British documentary on Queen Elizabeth

Elizabeth R is a 1992 television documentary film about Queen Elizabeth II. It was produced by the BBC and directed by Edward Mirzoeff. It was the first officially approved documentary about the British monarchy since Royal Family (1969) and Royal Heritage (1977). Elizabeth R was followed by the BBC-RDF documentary Monarchy: The Royal Family at Work in 2007.

==Production==
The film was made by BBC to mark the Queen's Ruby Jubilee. It was directed and produced by Edward Mirzoeff. Mirzoeff co-wrote the script with Antony Jay, who had also written the script for the Royal Family (1969). The programme was narrated by Ian Holm, and Rachel Portman composed the music.

Filming took place over 18 months. The royal family watched and approved of the documentary before it was broadcast on television. A VHS video was released in 1992.

The script of the programme was later published as a book with the same title.

==Broadcast and synopsis==
The film aired on 6 February 1992, the 40th anniversary of the Accession Day of the Queen, and it was also broadcast in more than 25 countries around the world. It aired on PBS in the United States on 16 November 1992.

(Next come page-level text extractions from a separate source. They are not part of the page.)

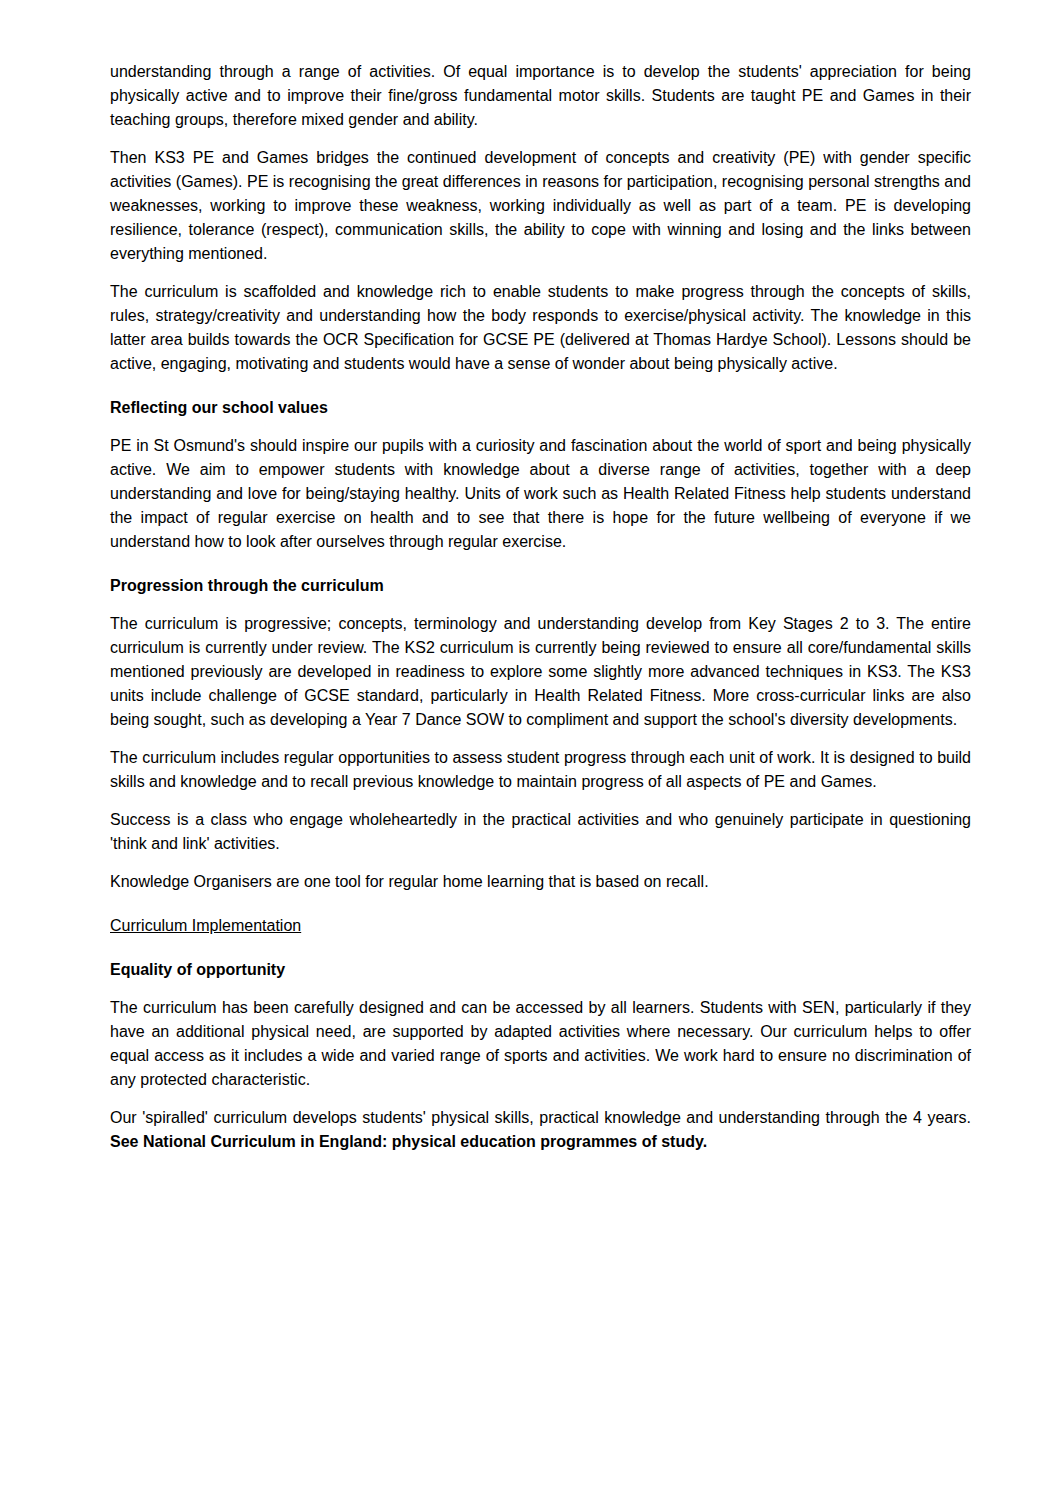understanding through a range of activities. Of equal importance is to develop the students' appreciation for being physically active and to improve their fine/gross fundamental motor skills. Students are taught PE and Games in their teaching groups, therefore mixed gender and ability.
Then KS3 PE and Games bridges the continued development of concepts and creativity (PE) with gender specific activities (Games). PE is recognising the great differences in reasons for participation, recognising personal strengths and weaknesses, working to improve these weakness, working individually as well as part of a team. PE is developing resilience, tolerance (respect), communication skills, the ability to cope with winning and losing and the links between everything mentioned.
The curriculum is scaffolded and knowledge rich to enable students to make progress through the concepts of skills, rules, strategy/creativity and understanding how the body responds to exercise/physical activity. The knowledge in this latter area builds towards the OCR Specification for GCSE PE (delivered at Thomas Hardye School). Lessons should be active, engaging, motivating and students would have a sense of wonder about being physically active.
Reflecting our school values
PE in St Osmund's should inspire our pupils with a curiosity and fascination about the world of sport and being physically active. We aim to empower students with knowledge about a diverse range of activities, together with a deep understanding and love for being/staying healthy. Units of work such as Health Related Fitness help students understand the impact of regular exercise on health and to see that there is hope for the future wellbeing of everyone if we understand how to look after ourselves through regular exercise.
Progression through the curriculum
The curriculum is progressive; concepts, terminology and understanding develop from Key Stages 2 to 3. The entire curriculum is currently under review. The KS2 curriculum is currently being reviewed to ensure all core/fundamental skills mentioned previously are developed in readiness to explore some slightly more advanced techniques in KS3. The KS3 units include challenge of GCSE standard, particularly in Health Related Fitness. More cross-curricular links are also being sought, such as developing a Year 7 Dance SOW to compliment and support the school's diversity developments.
The curriculum includes regular opportunities to assess student progress through each unit of work. It is designed to build skills and knowledge and to recall previous knowledge to maintain progress of all aspects of PE and Games.
Success is a class who engage wholeheartedly in the practical activities and who genuinely participate in questioning 'think and link' activities.
Knowledge Organisers are one tool for regular home learning that is based on recall.
Curriculum Implementation
Equality of opportunity
The curriculum has been carefully designed and can be accessed by all learners. Students with SEN, particularly if they have an additional physical need, are supported by adapted activities where necessary. Our curriculum helps to offer equal access as it includes a wide and varied range of sports and activities. We work hard to ensure no discrimination of any protected characteristic.
Our 'spiralled' curriculum develops students' physical skills, practical knowledge and understanding through the 4 years. See National Curriculum in England: physical education programmes of study.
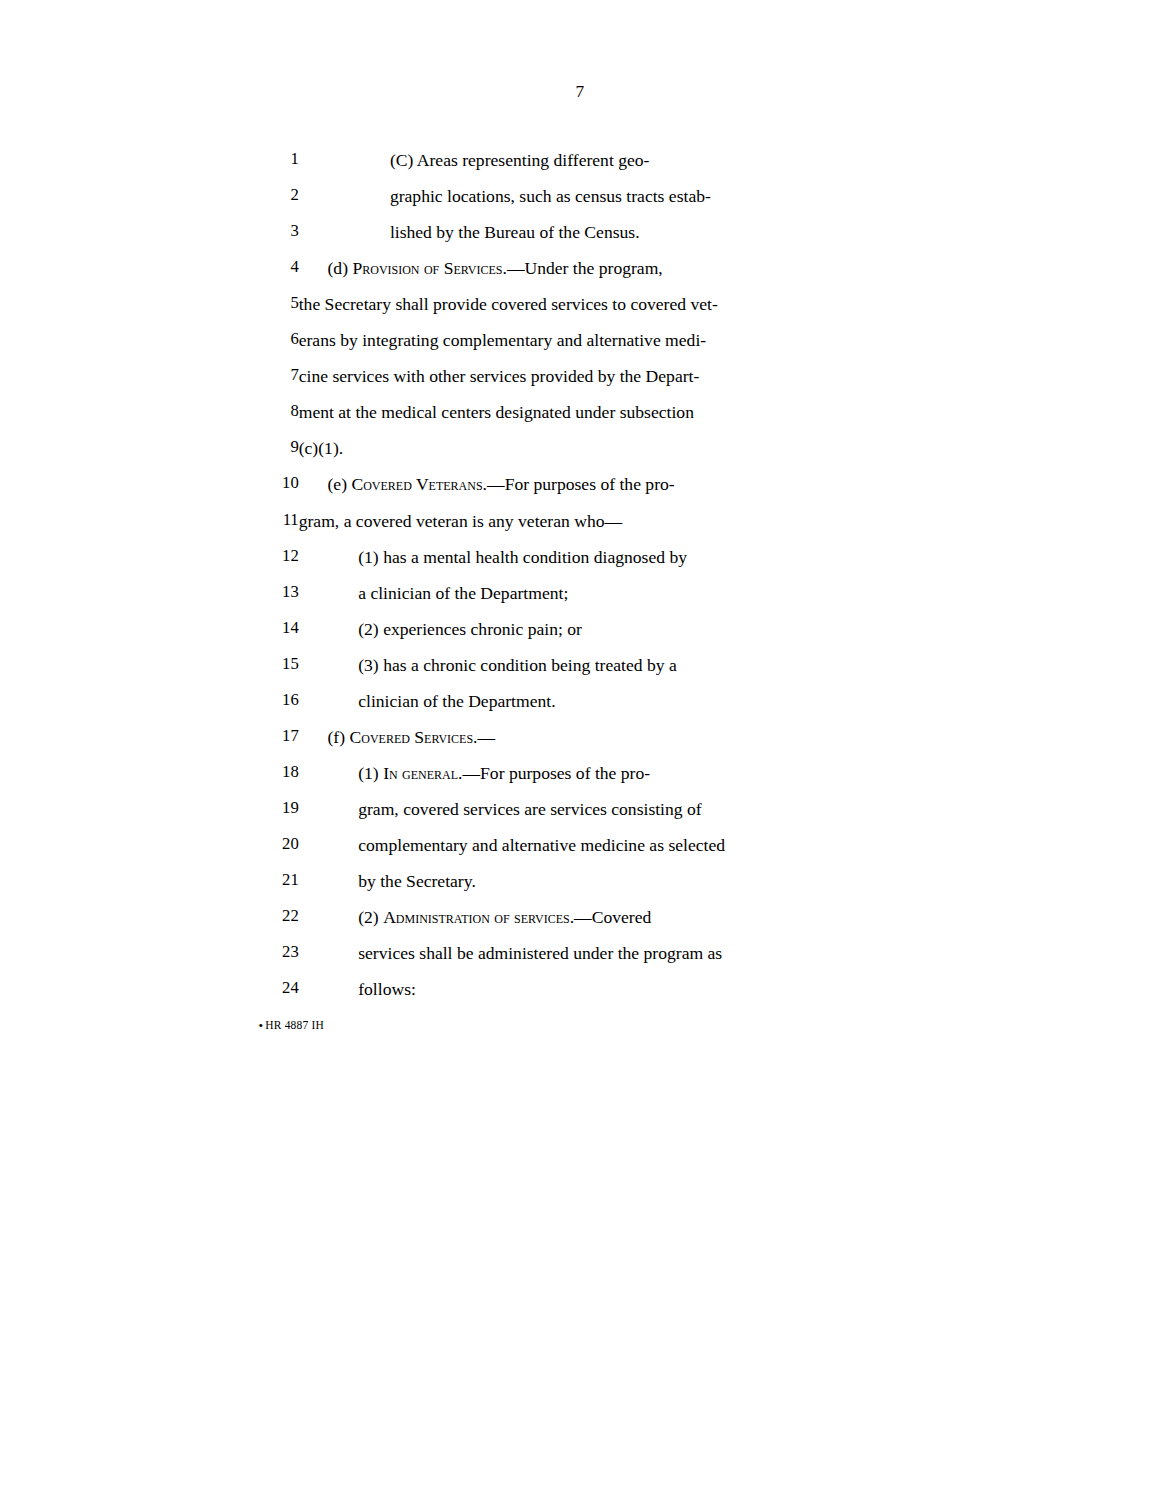7
| 1 | (C) Areas representing different geo- |
| 2 | graphic locations, such as census tracts estab- |
| 3 | lished by the Bureau of the Census. |
| 4 | (d) Provision of Services. —Under the program, |
| 5 | the Secretary shall provide covered services to covered vet- |
| 6 | erans by integrating complementary and alternative medi- |
| 7 | cine services with other services provided by the Depart- |
| 8 | ment at the medical centers designated under subsection |
| 9 | (c)(1). |
| 10 | (e) Covered Veterans. —For purposes of the pro- |
| 11 | gram, a covered veteran is any veteran who— |
| 12 | (1) has a mental health condition diagnosed by |
| 13 | a clinician of the Department; |
| 14 | (2) experiences chronic pain; or |
| 15 | (3) has a chronic condition being treated by a |
| 16 | clinician of the Department. |
| 17 | (f) Covered Services. — |
| 18 | (1) In general. —For purposes of the pro- |
| 19 | gram, covered services are services consisting of |
| 20 | complementary and alternative medicine as selected |
| 21 | by the Secretary. |
| 22 | (2) Administration of services. —Covered |
| 23 | services shall be administered under the program as |
| 24 | follows: |
•HR 4887 IH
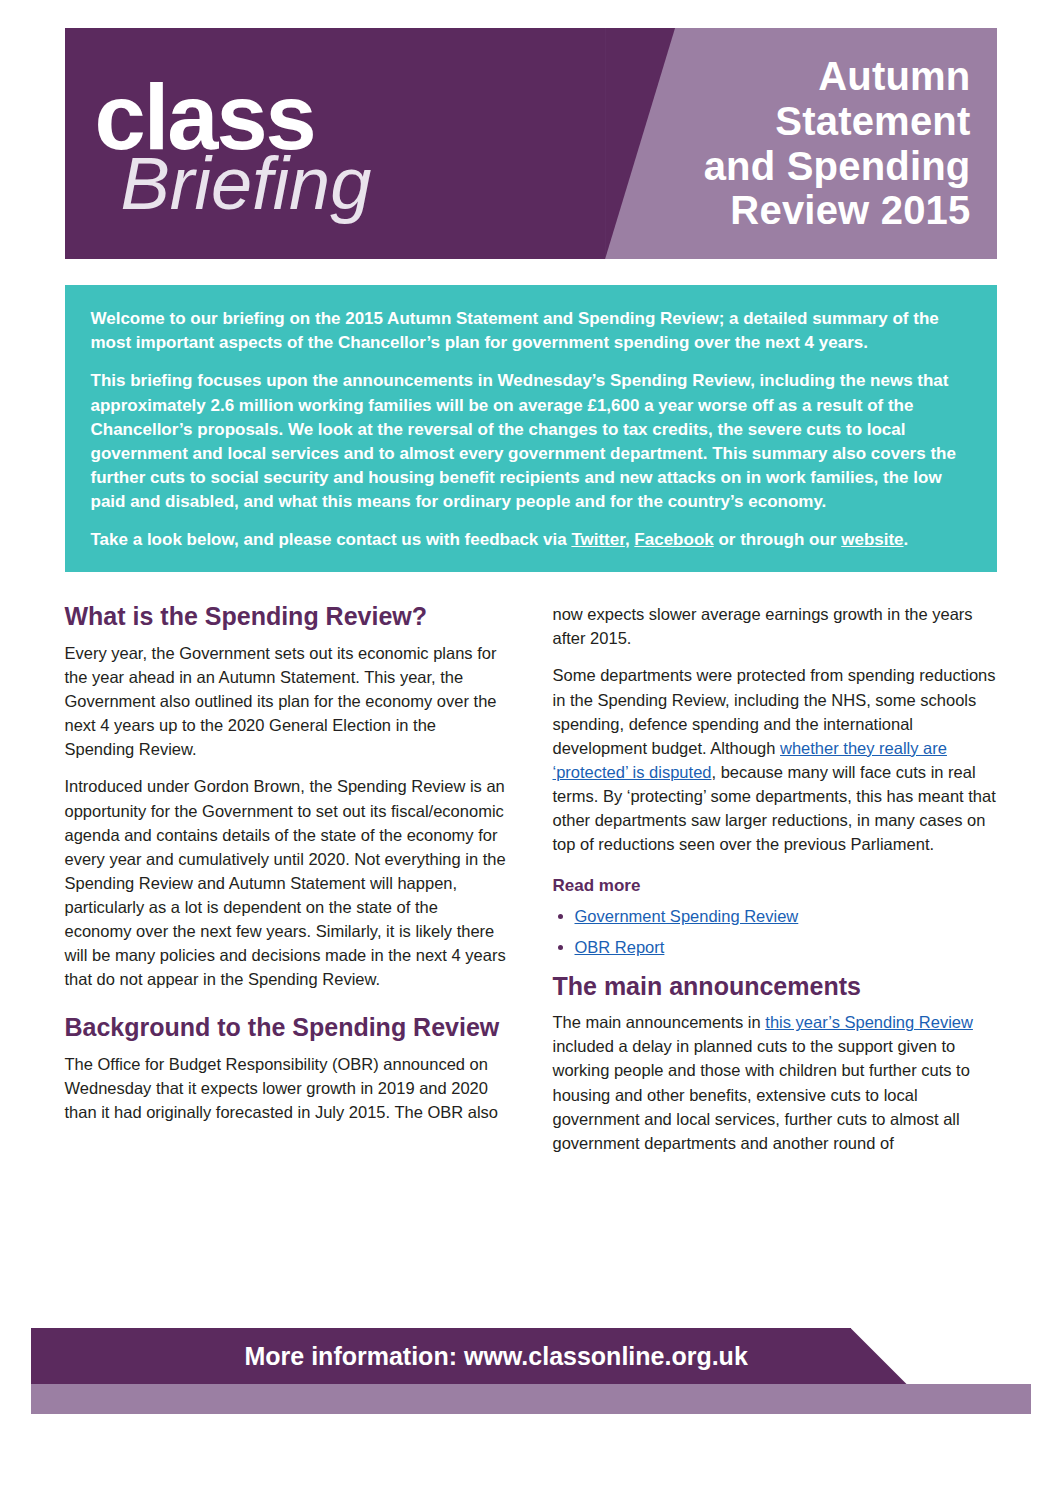class Briefing
Autumn Statement
and Spending
Review 2015
Welcome to our briefing on the 2015 Autumn Statement and Spending Review; a detailed summary of the most important aspects of the Chancellor’s plan for government spending over the next 4 years.
This briefing focuses upon the announcements in Wednesday’s Spending Review, including the news that approximately 2.6 million working families will be on average £1,600 a year worse off as a result of the Chancellor’s proposals. We look at the reversal of the changes to tax credits, the severe cuts to local government and local services and to almost every government department. This summary also covers the further cuts to social security and housing benefit recipients and new attacks on in work families, the low paid and disabled, and what this means for ordinary people and for the country’s economy.
Take a look below, and please contact us with feedback via Twitter, Facebook or through our website.
What is the Spending Review?
Every year, the Government sets out its economic plans for the year ahead in an Autumn Statement. This year, the Government also outlined its plan for the economy over the next 4 years up to the 2020 General Election in the Spending Review.
Introduced under Gordon Brown, the Spending Review is an opportunity for the Government to set out its fiscal/economic agenda and contains details of the state of the economy for every year and cumulatively until 2020. Not everything in the Spending Review and Autumn Statement will happen, particularly as a lot is dependent on the state of the economy over the next few years. Similarly, it is likely there will be many policies and decisions made in the next 4 years that do not appear in the Spending Review.
Background to the Spending Review
The Office for Budget Responsibility (OBR) announced on Wednesday that it expects lower growth in 2019 and 2020 than it had originally forecasted in July 2015. The OBR also now expects slower average earnings growth in the years after 2015.
Some departments were protected from spending reductions in the Spending Review, including the NHS, some schools spending, defence spending and the international development budget. Although whether they really are ‘protected’ is disputed, because many will face cuts in real terms. By ‘protecting’ some departments, this has meant that other departments saw larger reductions, in many cases on top of reductions seen over the previous Parliament.
Read more
Government Spending Review
OBR Report
The main announcements
The main announcements in this year’s Spending Review included a delay in planned cuts to the support given to working people and those with children but further cuts to housing and other benefits, extensive cuts to local government and local services, further cuts to almost all government departments and another round of
More information: www.classonline.org.uk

It contains a wide range of royal activities by the Queen from 1990 to 1991 and provides various firsts such as voiceover commentary by the Queen. It shows royal family gatherings, her state visit to the United States, a pony ride with her grandchildren at Balmoral Castle and the preparations for a banquet at Windsor Castle, among other things. It also displays meetings of the Queen with a number of significant political figures, including Francesco Cossiga, Edward Heath, Ronald Reagan and Lech Wałęsa. The Queen is also shown with her mother, Queen Elizabeth the Queen Mother, at the Epsom Derby.

==Reception==
The film received mostly positive reviews, including those from the Queen herself. The Queen organised a party for the crew at Buckingham Palace after watching the film before its public broadcast. It gained the largest audience for a documentary in the history of British television and was watched by more than half of the British population in 1992. The film won an award. Robert Hardman of The Spectator argued that Antony Jay, the script writer, redefined the function of the British monarch through this documentary. However, Jeff Silverman of Variety said that the film did not refer to any familial troubles and added "God save the queen; the BBC couldn't."

Its VHS copy became one of the fastest selling videos in the United Kingdom.